> [What needs to be done]: Rewrite the lines of the data below, renaming every "pcs." as "pieces" and keeping everything else unchanged. Leave the pictures out of your answer.
*** Records supplied ***
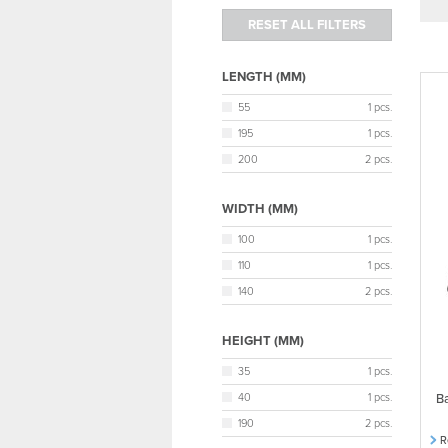
LENGTH (MM)
55
1 pcs.
195
1 pcs.
200
2 pcs.
WIDTH (MM)
100
1 pcs.
110
1 pcs.
140
2 pcs.
HEIGHT (MM)
35
1 pcs.
40
1 pcs.
Ba
190
2 pcs.
R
*** End of Records supplied ***
> [The completed task]:
LENGTH (MM)
55
1 pieces
195
1 pieces
200
2 pieces
WIDTH (MM)
100
1 pieces
110
1 pieces
140
2 pieces
HEIGHT (MM)
35
1 pieces
40
1 pieces
Ba
190
2 pieces
R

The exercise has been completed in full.